K-Factor rated transformers or oversized transformers are however a requirement of having non-linear loads to accommodate the excess heating.
 

marcosgue

Member
Location
Tampa
Occupation
Electrician
I'm sorry for the terminology that I was used, my point is we've a school project with 30 kva step down 480V-120/208V k rating transformer in every electrical room, but the panel they fed no use isolated EGC in any branch circuits, is this design correct?
 

infinity

Moderator
Staff member
Location
New Jersey
Occupation
Journeyman Electrician
I'm sorry for the terminology that I was used, my point is we've a school project with 30 kva step down 480V-120/208V k rating transformer in every electrical room, but the panel they fed no use isolated EGC in any branch circuits, is this design correct?
Sounds like a modern design which is correct because IG systems are a thing of the past. You may still see them with point of sale equipment but in reality IG systems are obsolete.
 

petersonra

Senior Member
Location
Northern illinois
Occupation
engineer
I'm sorry for the terminology that I was used, my point is we've a school project with 30 kva step down 480V-120/208V k rating transformer in every electrical room, but the panel they fed no use isolated EGC in any branch circuits, is this design correct?
There is never a requirement for IG, except as a consequence of a design decision to use them. IMO, such a decision is generally not a very good decision, although it can eb a lucrative one for the people doing the work.
 

marcosgue

Member
Location
Tampa
Occupation
Electrician
I got some confused about why the NEC don't have any information about the characteristic of K rating transformer, I was looking but I couldn't find any information
 

don_resqcapt19

Moderator
Staff member
Location
Illinois
Occupation
retired electrician
I got some confused about why the NEC don't have any information about the characteristic of K rating transformer, I was looking but I couldn't find any information
The use of a K rated transformer is strictly a design issue...not a safety or code issue. The code requirements for a K rated transformer installation are the same as for any standard transformer installation.
 

synchro

Senior Member
Location
Chicago, IL
Occupation
EE
As Ron said, transformers with various K-factor ratings are specified to handle different levels of harmonic currents.
Assuming that the K rated transformer was specified because such harmonic load currents are present, then that could mean that the neutral conductor capacity cannot be reduced as stated in 220.61(C)(2). That would depend on the results of load calculations.

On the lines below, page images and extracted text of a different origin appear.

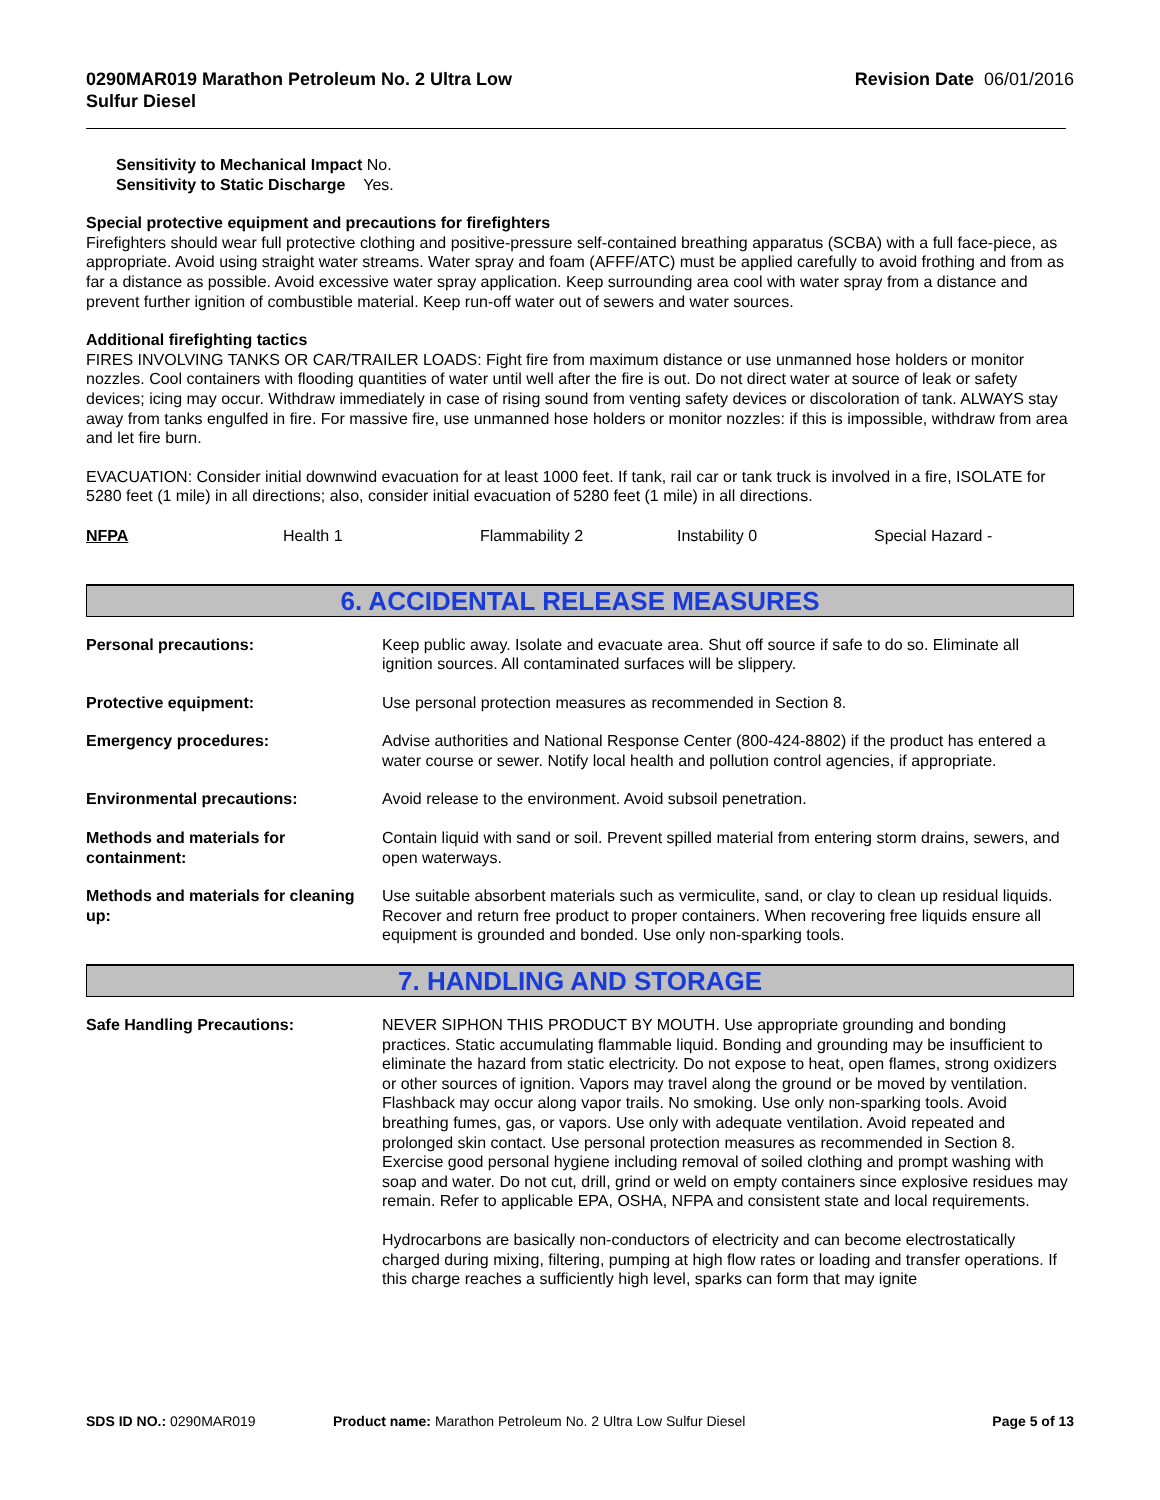0290MAR019 Marathon Petroleum No. 2 Ultra Low
Sulfur Diesel Revision Date 06/01/2016
Sensitivity to Mechanical Impact No.
Sensitivity to Static Discharge Yes.
Special protective equipment and precautions for firefighters
Firefighters should wear full protective clothing and positive-pressure self-contained breathing apparatus (SCBA) with a full face-piece, as appropriate. Avoid using straight water streams. Water spray and foam (AFFF/ATC) must be applied carefully to avoid frothing and from as far a distance as possible. Avoid excessive water spray application. Keep surrounding area cool with water spray from a distance and prevent further ignition of combustible material. Keep run-off water out of sewers and water sources.
Additional firefighting tactics
FIRES INVOLVING TANKS OR CAR/TRAILER LOADS: Fight fire from maximum distance or use unmanned hose holders or monitor nozzles. Cool containers with flooding quantities of water until well after the fire is out. Do not direct water at source of leak or safety devices; icing may occur. Withdraw immediately in case of rising sound from venting safety devices or discoloration of tank. ALWAYS stay away from tanks engulfed in fire. For massive fire, use unmanned hose holders or monitor nozzles: if this is impossible, withdraw from area and let fire burn.
EVACUATION: Consider initial downwind evacuation for at least 1000 feet. If tank, rail car or tank truck is involved in a fire, ISOLATE for 5280 feet (1 mile) in all directions; also, consider initial evacuation of 5280 feet (1 mile) in all directions.
NFPA Health 1 Flammability 2 Instability 0 Special Hazard -
6. ACCIDENTAL RELEASE MEASURES
| Personal precautions: | Keep public away. Isolate and evacuate area. Shut off source if safe to do so. Eliminate all ignition sources. All contaminated surfaces will be slippery. |
| Protective equipment: | Use personal protection measures as recommended in Section 8. |
| Emergency procedures: | Advise authorities and National Response Center (800-424-8802) if the product has entered a water course or sewer. Notify local health and pollution control agencies, if appropriate. |
| Environmental precautions: | Avoid release to the environment. Avoid subsoil penetration. |
| Methods and materials for containment: | Contain liquid with sand or soil. Prevent spilled material from entering storm drains, sewers, and open waterways. |
| Methods and materials for cleaning up: | Use suitable absorbent materials such as vermiculite, sand, or clay to clean up residual liquids. Recover and return free product to proper containers. When recovering free liquids ensure all equipment is grounded and bonded. Use only non-sparking tools. |
7. HANDLING AND STORAGE
| Safe Handling Precautions: | NEVER SIPHON THIS PRODUCT BY MOUTH. Use appropriate grounding and bonding practices. Static accumulating flammable liquid. Bonding and grounding may be insufficient to eliminate the hazard from static electricity. Do not expose to heat, open flames, strong oxidizers or other sources of ignition. Vapors may travel along the ground or be moved by ventilation. Flashback may occur along vapor trails. No smoking. Use only non-sparking tools. Avoid breathing fumes, gas, or vapors. Use only with adequate ventilation. Avoid repeated and prolonged skin contact. Use personal protection measures as recommended in Section 8. Exercise good personal hygiene including removal of soiled clothing and prompt washing with soap and water. Do not cut, drill, grind or weld on empty containers since explosive residues may remain. Refer to applicable EPA, OSHA, NFPA and consistent state and local requirements. Hydrocarbons are basically non-conductors of electricity and can become electrostatically charged during mixing, filtering, pumping at high flow rates or loading and transfer operations. If this charge reaches a sufficiently high level, sparks can form that may ignite |
SDS ID NO.: 0290MAR019 Product name: Marathon Petroleum No. 2 Ultra Low Sulfur Diesel Page 5 of 13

By the way, what is the K factor of the transformers being utilized?
 

marcosgue

Member
Location
Tampa
Occupation
Electrician
that's should be sizing the neutral secondary up to 200% of the load connected between any ungrounded conductor and the grounded conductor, is that correct?
 

infinity

Moderator
Staff member
Location
New Jersey
Occupation
Journeyman Electrician
that's should be sizing the neutral secondary up to 200% of the load connected between any ungrounded conductor and the grounded conductor, is that correct?
Yes with a K-13 you would typcially use a 200% neutral but it's not a written in stone rule just a design option.
 

ron

Senior Member
that's should be sizing the neutral secondary up to 200% of the load connected between any ungrounded conductor and the grounded conductor, is that correct?
For a typical mixed linear / non-linear load install, many designers try to reduce the neutral (<100%). When harmonics are expected, a K rated transformer gets specified and a full sized neutral gets used.
I haven't seen oversized (>100%) neutrals specified in several years, even in data centers.